Agriumbria. L’Anabic porta in vetrina le eccellenze zootecniche italiane

BASTIA UMBRA (PG) – ANABIC (Associazione Nazionale Allevatori Bovini Italiani Carne) sta scaldando i motori in vista della prossima edizione di Agriumbria che il 31 marzo, presso l’area fieristica di Bastia Umbra, provincia di Perugia,  taglierà il nastro della sua 54ma edizione e fino al 2 aprile richiamerà tutti gli operatori del comparto zootecnico provenienti da ogni parte del Paese.

Per ANABIC, come ogni anno, Agriumbria rappresenta un appuntamento di grande importanza non solo per mettere in mostra i migliori capi di bestiame delle cinque razze che rappresenta: Chianina, Romagnola, Marchigiana, Maremmana e Podolica, ma anche per sfruttare l’imperdibile occasione che la manifestazione offre per valorizzare di più e meglio un patrimonio zootecnico di eccellenza.

Appuntamento reso quest’anno ancor più importante dopo la firma del protocollo siglato lo scorso anno con AIA (Associazione Italiana Allevatori) e altre Associazioni di bovini da carne che ha dato vita di fatto al Polo delle carni italiane, indirizzato tra i suoi obiettivi a promuovere iniziative per una maggiore valorizzazione delle razze bovine da carne.

“Gli attacchi che sistematicamente colpiscono il comparto zootecnico da parte di organizzazioni animaliste mosse da un’ideologia e non da dati scientifici inconfutabili – sottolinea il presidente  di ANABIC, Luca Panichi  – sono indirizzare a distruggere un patrimonio che in realtà non ha eguali. ANABIC è fortemente impegnata a difenderlo forte dei 5.000 allevamenti associati distribuiti in 18 regioni e dei 160.000 capi di bestiame che rappresenta, il 70% dei quali allevati al pascolo dove la loro presenza costituisce un insostituibile presidio del territorio a cui garantisce tutela e benessere”.

Come ogni anno, ad Agriumbria ANABIC organizzerà le Mostre nazionali della Chianina e della Romagnola, a cui si unirà un’interessante esposizione dei migliori soggetti delle razze Marchigiana, Maremmana e Podolica.

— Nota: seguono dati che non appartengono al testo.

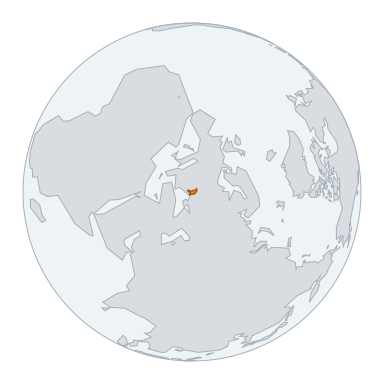 globe centered on Moldova, rotated 102°
{"feature_id": "MDA", "entity_name": "Moldova", "entity_type": "country or territory", "adm_level": 0, "iso_a3": "MDA", "parent_name": "Europe", "parent_adm1": "", "projection": "orthographic", "projection_center": [28.535, 46.964], "detail": "fine", "context": "on_globe", "style": "filled", "palette": "amber", "viewbox_px": 384, "rotation_deg": 102, "n_neighbors": 0, "source": "natural_earth", "source_scale": "50m", "svg_char_len": 11869}
<svg xmlns="http://www.w3.org/2000/svg" viewBox="0 0 384 384"><g transform="rotate(102 192 192)"><circle cx="192" cy="192" r="169" fill="#eef3f6" stroke="#a8b0b8"/><path d="M131.8,34.1L133.4,33.5L141.2,32.6L136.4,33.9L138.9,33.9L145.1,32.3L148.5,31.4L165.3,31.8L185.8,31.3L192.4,29.7L190.8,31.5L203.5,27.9L214.7,28.3L201.9,28.8L200.5,29.8L208.0,30.4L208.2,31.5L212.0,32.6L211.5,34.1L204.1,34.7L203.6,35.8L209.0,36.2L211.9,38.2L204.1,37.4L208.4,40.9L196.8,43.4L176.3,41.5L169.6,45.4L148.0,50.6L149.8,51.9L142.8,55.2L142.2,58.0L138.4,58.5L141.2,60.4L144.9,59.5L147.3,60.1L147.4,61.8L142.4,62.6L141.7,61.8L140.3,63.0L137.8,62.7L139.0,63.8L133.1,64.8L138.9,66.4L134.1,69.4L130.2,69.4L130.7,66.0L122.9,58.7L119.1,58.3L113.2,60.8L101.7,72.3L97.5,73.5L91.6,77.6L93.8,78.3L99.3,75.4L102.0,78.1L108.3,74.6L110.4,75.3L116.8,73.5L115.7,77.5L111.1,82.6L105.7,84.5L103.5,87.0L108.5,88.5L98.4,95.6L91.5,106.9L88.8,108.6L84.0,105.3L84.3,96.6L78.0,93.8L81.9,99.6L75.3,104.2L74.1,106.9L74.4,109.1L76.8,109.1L74.5,111.7L69.8,106.5L71.8,104.0L73.3,105.6L73.4,101.7L70.2,98.8L67.1,101.7L65.5,95.5L63.3,97.6L61.7,97.7L65.4,94.6L58.8,100.2L56.4,96.0L47.4,106.7L56.5,93.9L59.9,88.7L63.2,83.7L61.7,85.3L68.1,77.4L69.7,75.4L78.7,66.7L88.3,58.6L98.4,51.3L109.1,44.8L120.2,39.0L131.8,34.1ZM30.4,142.8L29.7,145.6L28.0,151.5L30.4,142.8ZM27.8,152.0L28.6,149.9L27.0,156.7L26.0,169.7L25.6,170.1L24.4,189.2L26.1,205.2L26.5,213.1L26.0,214.6L27.3,219.9L27.3,222.0L35.0,243.0L41.1,257.3L42.4,264.1L40.3,264.7L43.0,271.7L37.6,260.6L33.0,249.2L29.3,237.4L26.4,225.4L24.4,213.2L23.3,201.0L23.1,188.6L23.8,176.3L25.4,164.1L27.8,152.0ZM45.2,109.5L37.4,126.5L39.5,120.3L39.5,120.6L42.0,115.5L45.8,108.0L48.2,103.3L45.2,109.5ZM47.0,109.3L48.2,106.9L47.4,108.9L47.0,109.3ZM150.1,30.8L145.2,32.2L139.5,33.4L143.6,32.0L150.1,30.8ZM160.8,29.7L158.6,30.4L156.1,29.9L158.1,29.6L160.8,29.7ZM197.1,28.5L193.1,28.5L196.9,28.1L197.1,28.5ZM212.6,32.5L213.6,32.2L215.1,32.9L212.6,32.5ZM117.0,71.4L116.9,72.4L115.7,72.2L117.0,71.4ZM119.9,69.7L118.6,68.8L119.8,67.9L120.6,68.5L119.9,69.7ZM215.8,35.9L217.9,37.4L214.5,36.0L215.8,35.9ZM121.1,71.1L122.1,66.4L124.2,64.9L128.8,65.9L121.1,71.1ZM218.2,38.3L223.3,42.1L226.1,41.6L221.0,45.4L218.4,40.7L213.8,39.0L217.2,39.2L218.2,38.3ZM146.0,58.4L142.2,59.5L145.4,57.1L146.0,58.4ZM147.5,56.8L153.8,49.2L159.5,48.6L156.2,51.2L163.6,49.5L163.3,53.0L159.2,54.7L155.5,54.3L158.2,55.9L147.5,56.8ZM217.3,47.1L217.4,48.2L215.9,47.2L217.3,47.1ZM148.6,60.1L149.4,58.5L154.4,57.9L153.7,61.0L152.3,60.2L148.6,60.1ZM165.7,47.5L169.3,47.7L170.1,50.6L171.6,51.1L163.8,53.0L165.7,47.5ZM151.2,61.2L153.3,62.7L150.9,64.6L148.2,61.7L151.2,61.2ZM155.9,56.5L158.3,56.4L156.8,57.4L155.9,56.5ZM143.8,72.5L144.6,70.4L147.2,69.8L143.8,72.5ZM154.2,63.1L155.0,62.5L156.2,62.1L157.0,63.4L154.2,63.1ZM164.8,55.0L164.4,56.2L168.1,54.3L168.7,56.5L163.4,57.5L166.0,58.0L166.2,58.7L161.7,58.8L164.8,55.0ZM161.4,63.7L154.8,66.0L152.7,70.0L150.3,70.5L154.1,64.1L161.4,63.7ZM161.9,60.8L161.0,62.7L158.4,62.3L157.5,60.7L161.9,60.8ZM171.1,57.8L171.4,54.1L172.6,54.0L171.1,57.8ZM161.3,64.9L162.8,64.4L161.4,65.3L161.3,64.9ZM168.7,60.0L168.6,58.7L169.9,58.6L168.7,60.0ZM166.0,64.5L163.9,65.1L163.2,64.1L166.0,64.5ZM167.6,62.5L169.4,62.8L164.2,63.2L167.4,61.9L167.6,62.5ZM169.9,60.2L170.7,59.7L169.7,60.8L169.9,60.2ZM170.0,68.4L163.5,69.3L161.9,66.8L168.4,66.2L170.0,68.4ZM83.6,271.8L74.1,245.4L79.1,239.6L80.2,229.3L114.4,207.2L121.5,212.4L148.2,214.9L151.5,217.0L148.2,225.4L168.0,239.1L174.7,232.4L193.0,238.8L205.2,238.1L210.0,221.4L189.9,222.2L186.6,214.0L202.9,206.2L220.5,205.6L219.8,202.4L208.8,196.2L213.1,189.7L205.1,193.5L208.2,196.7L203.3,199.3L200.1,196.6L201.7,194.3L196.5,193.1L190.1,204.9L192.6,209.4L178.7,211.2L181.5,219.0L177.7,222.4L171.5,210.6L172.3,206.3L160.7,192.5L158.7,197.1L169.5,210.5L166.0,209.2L163.3,216.1L162.6,209.9L151.4,194.5L139.0,194.7L122.9,208.3L115.7,207.3L109.8,201.3L116.1,184.5L131.4,188.8L133.8,183.5L131.0,173.7L135.9,176.0L136.7,172.7L142.5,173.9L151.0,167.6L157.0,168.1L160.6,158.2L164.2,157.2L161.0,163.2L162.0,167.9L176.8,169.2L179.8,167.3L181.0,160.9L184.9,162.3L184.2,156.0L192.9,153.8L181.6,151.3L182.7,144.4L188.1,139.3L186.5,136.7L177.7,145.1L176.0,148.9L177.7,152.8L171.4,163.5L166.2,164.7L165.2,152.3L157.8,152.9L160.3,143.4L182.5,125.8L191.6,122.7L206.0,131.7L203.8,136.2L197.4,135.0L203.0,142.3L202.7,138.7L205.9,140.0L207.8,134.2L210.2,134.9L207.9,128.3L211.1,128.5L212.5,132.7L217.9,124.8L224.6,123.9L224.7,121.8L222.9,119.8L232.5,120.3L232.1,118.8L228.8,118.0L225.9,114.5L224.6,108.7L228.0,109.2L229.0,111.4L236.1,116.8L238.1,122.8L239.3,122.5L238.4,117.4L229.7,110.7L228.0,107.1L232.4,109.7L230.7,108.4L230.9,106.8L234.2,105.8L229.5,102.8L226.9,85.8L233.2,82.5L237.5,86.4L239.3,76.3L246.2,74.1L243.2,73.3L242.0,68.4L239.8,68.9L238.2,68.2L234.1,56.8L235.8,54.8L230.6,49.7L229.0,49.4L227.5,50.5L221.0,45.4L226.1,41.6L229.4,42.5L230.4,39.9L237.8,42.4L244.4,43.6L252.0,48.4L256.5,49.2L256.4,48.1L262.5,48.7L275.5,54.3L265.6,54.5L246.2,48.8L254.1,51.3L252.5,52.3L255.5,54.2L261.1,56.1L261.6,55.3L271.6,67.6L285.5,77.5L284.1,72.2L287.4,71.5L301.9,79.9L320.3,103.4L324.9,104.2L327.9,107.2L330.1,112.8L325.7,108.5L324.2,110.4L321.4,107.3L323.4,115.4L319.4,111.4L322.9,119.9L326.1,121.2L325.8,115.3L330.5,124.9L335.5,125.2L340.6,131.5L347.6,152.6L347.9,165.4L348.8,168.2L346.6,169.3L347.2,178.5L354.2,184.4L355.3,188.3L354.5,203.0L353.9,200.5L347.9,203.3L349.4,213.8L354.0,213.9L355.7,219.9L353.3,222.8L351.3,217.9L349.1,218.6L347.8,210.1L342.5,201.5L339.9,209.1L338.4,204.1L330.7,199.3L326.0,209.9L319.7,233.9L321.8,247.2L318.3,256.3L306.8,244.2L301.5,232.6L297.5,236.7L285.6,230.6L265.5,239.3L262.5,236.5L258.7,239.8L250.3,238.6L245.7,233.4L240.7,235.3L252.9,248.7L258.3,246.6L262.6,238.6L265.1,243.8L273.1,245.9L264.6,263.2L234.5,283.2L231.5,273.4L207.8,246.1L208.5,242.4L208.4,242.0L208.1,241.3L206.1,247.4L201.9,241.5L214.7,262.1L216.9,270.8L234.1,283.9L232.5,285.8L238.0,287.8L255.4,279.5L255.6,282.8L247.4,299.8L223.2,322.4L226.4,332.2L224.5,340.2L209.3,346.5L210.6,351.0L202.7,353.0L202.2,355.1L195.8,357.3L185.3,358.7L167.3,357.3L166.3,355.9L157.3,351.5L145.0,338.3L149.5,332.8L147.9,327.0L135.0,310.5L137.8,302.6L134.3,298.0L127.2,297.1L123.1,291.4L118.8,289.9L91.8,282.2L83.6,271.8ZM102.5,222.5L101.5,225.6L102.5,222.5ZM239.3,213.2L249.7,211.2L244.7,201.6L248.3,200.1L245.3,197.5L244.3,200.9L236.9,193.6L241.3,189.2L239.9,184.7L236.3,185.3L229.5,194.6L240.0,205.0L237.7,210.0L239.3,213.2ZM26.0,170.0L25.7,172.9L25.7,170.8L26.0,170.0ZM38.5,121.7L37.5,124.4L36.5,126.7L37.1,125.0L38.5,121.7ZM32.6,143.9L31.9,147.5L32.1,144.8L32.6,143.9ZM36.5,129.1L33.0,141.2L33.4,136.8L35.7,129.4L34.8,133.0L36.5,129.1ZM45.0,111.3L44.1,113.3L43.5,113.9L45.0,111.3ZM46.4,110.8L46.6,110.3L47.6,108.7L46.4,110.8ZM75.6,104.5L75.9,105.0L75.6,107.6L74.6,107.0L75.6,104.5ZM81.1,116.5L77.3,120.5L79.3,117.1L77.2,116.7L78.8,109.4L87.6,109.1L83.3,110.4L81.1,116.5ZM83.4,100.0L81.4,104.4L83.3,99.6L83.4,100.0ZM135.1,154.4L136.9,157.3L134.5,160.7L127.0,161.1L130.4,156.0L135.1,154.4ZM140.1,160.7L141.3,148.7L146.0,148.3L143.1,150.5L146.2,151.4L142.4,155.3L145.8,166.9L143.9,170.8L131.0,168.8L136.3,167.2L134.1,164.3L140.1,160.7ZM135.8,122.1L136.4,117.8L145.9,122.3L144.3,125.9L136.7,126.3L134.1,122.3L135.8,122.1ZM129.0,74.3L128.6,72.9L130.0,72.6L131.5,73.5L129.0,74.3ZM143.9,71.6L132.2,80.0L131.2,78.8L125.6,85.6L120.7,85.3L124.4,80.8L116.4,85.8L117.9,81.6L112.8,85.5L121.7,75.6L122.7,72.3L123.5,76.0L128.0,76.4L130.2,75.6L137.3,70.9L141.6,64.4L146.8,64.1L149.3,65.6L149.1,67.1L145.8,66.7L147.8,69.0L142.9,69.7L143.9,71.6ZM175.8,87.8L172.1,86.0L175.3,92.2L170.4,92.3L171.1,93.0L167.4,95.0L164.2,98.6L162.0,98.1L161.7,99.8L159.2,101.2L158.1,103.4L153.7,103.3L151.9,106.1L150.9,104.5L149.0,109.3L148.4,105.8L145.2,107.5L147.4,110.0L126.8,106.0L118.5,107.7L111.9,111.2L111.9,105.0L118.0,98.1L127.1,92.0L135.0,91.5L133.5,89.0L136.9,88.1L136.7,90.4L139.1,86.4L141.8,86.3L149.8,81.9L151.6,76.4L154.6,74.9L155.2,77.0L157.7,73.9L161.0,77.0L163.2,76.0L168.6,78.2L168.6,83.1L171.0,81.7L175.2,83.5L175.8,87.8ZM171.4,69.1L172.5,74.6L170.3,77.5L161.8,72.6L159.4,73.1L153.9,70.4L157.1,66.3L158.4,67.4L160.4,67.6L158.6,68.8L161.5,68.0L163.4,69.5L166.2,69.4L165.8,71.2L171.4,69.1ZM155.4,214.2L158.0,215.0L162.1,215.2L160.5,219.6L155.4,214.2ZM147.6,203.9L149.9,203.7L149.6,209.7L147.0,209.1L147.6,203.9ZM151.5,198.7L150.1,203.2L149.2,200.4L151.5,198.7ZM163.2,162.8L165.8,162.4L165.9,164.0L164.4,166.1L163.2,162.8ZM184.4,107.4L182.6,105.6L183.4,104.8L182.6,99.7L186.2,99.3L188.1,102.3L184.4,107.4ZM206.4,224.5L202.8,228.0L201.0,226.5L202.6,225.6L206.4,224.5ZM180.4,224.6L186.3,226.9L179.9,225.8L180.4,224.6ZM188.1,106.1L187.4,104.0L189.6,105.2L188.1,106.1ZM188.7,98.9L191.4,99.7L186.5,98.7L188.7,98.9ZM252.9,332.8L240.8,346.8L232.9,348.6L231.8,346.0L236.5,338.2L245.7,333.9L250.3,329.1L252.9,332.8ZM357.5,226.1L356.7,229.4L355.3,233.7L356.1,230.4L358.3,221.6L358.5,220.8L357.5,226.1ZM356.0,230.8L353.3,234.0L346.5,229.5L349.0,225.6L355.4,223.1L355.1,225.6L356.8,224.7L356.0,230.8ZM360.2,208.4L359.6,212.9L359.0,215.7L358.6,211.7L358.8,207.0L359.5,204.1L359.7,181.1L360.2,179.7L360.7,188.1L360.9,189.2L360.8,199.2L360.8,200.2L360.2,208.4ZM322.5,247.9L326.3,252.7L324.1,255.9L322.5,247.9ZM358.1,168.4L359.1,178.1L357.6,167.2L358.1,168.4ZM356.2,159.7L357.0,161.9L356.2,161.4L356.2,159.7ZM350.4,171.7L349.8,175.5L349.0,173.8L349.2,168.1L350.4,171.7ZM344.6,137.0L347.6,142.1L348.6,144.4L346.8,142.8L344.6,137.0ZM217.7,102.6L214.8,109.9L215.1,115.5L219.0,118.8L212.3,117.4L211.8,108.9L217.7,102.6ZM225.4,87.7L222.0,85.1L224.2,84.4L225.3,84.9L225.4,87.7ZM222.8,87.4L217.2,87.8L215.7,85.3L220.5,85.4L222.8,87.4ZM202.7,96.6L201.6,98.7L199.8,97.6L202.7,96.6ZM358.9,166.0L358.7,165.5L359.3,170.3L357.3,157.9L358.0,160.3L358.9,166.0ZM357.5,159.9L358.2,164.4L356.9,157.8L357.5,159.9ZM357.9,163.8L357.1,161.2L357.0,159.2L357.9,163.8ZM357.3,158.4L355.8,152.9L356.5,154.6L357.3,158.4ZM354.9,155.7L356.2,155.3L355.9,160.0L352.1,150.9L351.9,147.9L354.9,155.7ZM329.7,103.7L327.6,102.0L326.3,98.9L328.1,101.0L329.7,103.7ZM320.4,88.3L325.3,97.6L329.0,105.6L329.6,104.9L333.5,110.3L330.7,109.2L325.5,100.7L323.4,95.4L319.7,91.5L316.0,86.1L311.5,82.9L308.8,79.8L312.2,81.2L320.4,88.3ZM309.7,81.7L300.6,75.3L299.8,71.6L301.6,72.1L306.1,76.6L306.3,78.2L309.7,81.7ZM298.1,72.7L298.2,74.4L284.8,70.5L281.8,68.9L291.6,69.3L292.1,71.0L295.5,72.8L298.1,72.7ZM219.2,48.2L217.6,48.2L218.5,47.5L219.2,48.2ZM237.0,68.7L235.1,67.5L236.2,66.5L237.0,68.7ZM230.2,64.0L230.3,65.9L228.8,63.6L230.2,64.0ZM230.8,70.4L229.7,66.6L232.8,70.5L230.8,70.4Z" fill="#d9dde1" stroke="#a8b0b8" stroke-width="1"/><path d="M188.2,188.1L188.3,188.0L188.7,187.8L188.8,187.8L189.0,187.8L189.4,187.8L189.7,187.7L189.8,187.7L190.1,187.5L190.4,187.6L190.6,187.7L190.7,187.9L190.9,188.0L191.0,188.0L191.3,188.2L191.5,188.2L191.6,188.3L191.6,188.5L191.8,188.5L192.0,188.5L192.5,188.6L192.7,189.0L192.8,189.1L193.0,189.1L193.3,189.3L193.3,189.6L193.3,189.9L193.2,190.2L193.2,190.3L193.2,190.5L193.3,190.6L193.6,190.8L193.8,191.0L194.0,191.0L194.0,191.3L194.0,191.5L194.1,191.9L194.1,192.0L194.4,192.2L194.7,192.4L194.8,192.5L194.8,193.0L195.2,193.6L194.7,193.8L194.5,193.5L194.4,193.5L194.2,193.7L193.9,193.5L193.7,193.5L193.4,193.7L193.4,193.3L193.2,193.3L192.9,193.5L192.8,193.8L192.8,194.0L193.0,194.3L192.9,194.5L192.6,194.9L192.4,195.0L192.4,195.3L192.3,195.5L192.1,195.6L191.9,195.8L191.9,196.0L192.0,196.1L191.9,196.2L191.9,196.3L191.5,196.3L191.4,196.4L191.3,196.5L191.2,196.3L191.1,196.1L191.2,195.9L191.2,195.7L191.1,195.4L191.1,195.2L191.1,194.9L191.2,194.4L191.3,193.8L191.4,193.5L191.4,193.3L191.4,193.0L191.3,192.8L191.2,192.5L191.1,192.0L190.9,191.8L190.6,191.6L190.5,191.4L190.5,191.2L190.3,191.0L190.2,190.9L190.0,190.5L189.9,190.3L189.8,190.2L189.6,190.0L189.5,189.8L189.5,189.6L189.4,189.4L189.3,189.0L189.1,188.8L189.0,188.6L188.9,188.5L188.8,188.3L188.6,188.2L188.4,188.1L188.2,188.1Z" fill="#f59e0b" stroke="#b45309" stroke-width="1.5"/></g></svg>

“La miglior risposta a campagne denigratorie che si commentano da sole – rincara la dose Stefano Pignani, direttore di ANABIC – è il nostro costante impegno nella ricerca scientifica e nelle iniziative volte a valorizzare la specificità di razze che forse non godono sempre del clamore attribuito ad altre produzioni di origine straniera, rispetto alle quali però non hanno nulla da invidiare in termini di qualità e sicurezza alimentare. Troppo spesso gli allevamenti bovini vengono accusati a torto di essere i grandi inquinatori del pianeta; chi lo afferma però non sa o fa finta di non sapere che proprio la ricerca scientifica di questi ultimi anni non solo ci ha permesso di ottenere animali più performanti in termini produttivi, ma è anche stata in grado di elaborare razioni alimentari in linea con una significativa riduzione di emissioni, soprattutto metano,  riducendo significativamente  l’impatto ambientale”.

A questo proposito Giuseppe Pulina, docente all’Università di Sassari e inserito tra i primi mille Top animal scientist al mondo, prestigioso riconoscimento assegnato da Research.com, sottolinea che relativamente ai cambiamenti climalteranti, “la scienza conferma che in Italia come in Europa gli allevamenti non sono parte del problema, bensì della soluzione. Infatti – spiega lo scienziato – pur convinti che si debba continuare a lavorare per ridurre ulteriormente  le emissioni di metano da parte dei bovini, gli studi condotti utilizzando nuove metriche di valutazione che hanno interessato il decennio 2010-2020  e già oggi utilizzate dalla FAO, dimostrano che a fronte del dato iniziale che parlava di una produzione di emissioni di metano pari a 206 milioni di tonnellate CO2 equivalente, il dato effettivo in realtà è stato  pari a -49 milioni di tonnellate di CO2 equivalente. Infatti, le nuove metriche adottate, frutto di uno studio a cui io stesso ho partecipato e pubblicato sulle più prestigiose riviste scientifiche mondiali, dimostra che un gas a effetto serra come il metano dopo 50 anni è praticamente sparito, mentre la CO2 permane in atmosfera anche per oltre un millennio. Pertanto, riducendo ulteriormente le emissioni di metano come si è orientati a fare l’atmosfera si raffredda, mentre se il loro livello rimane costante il contributo al riscaldamento globale è pressochè azzerato”.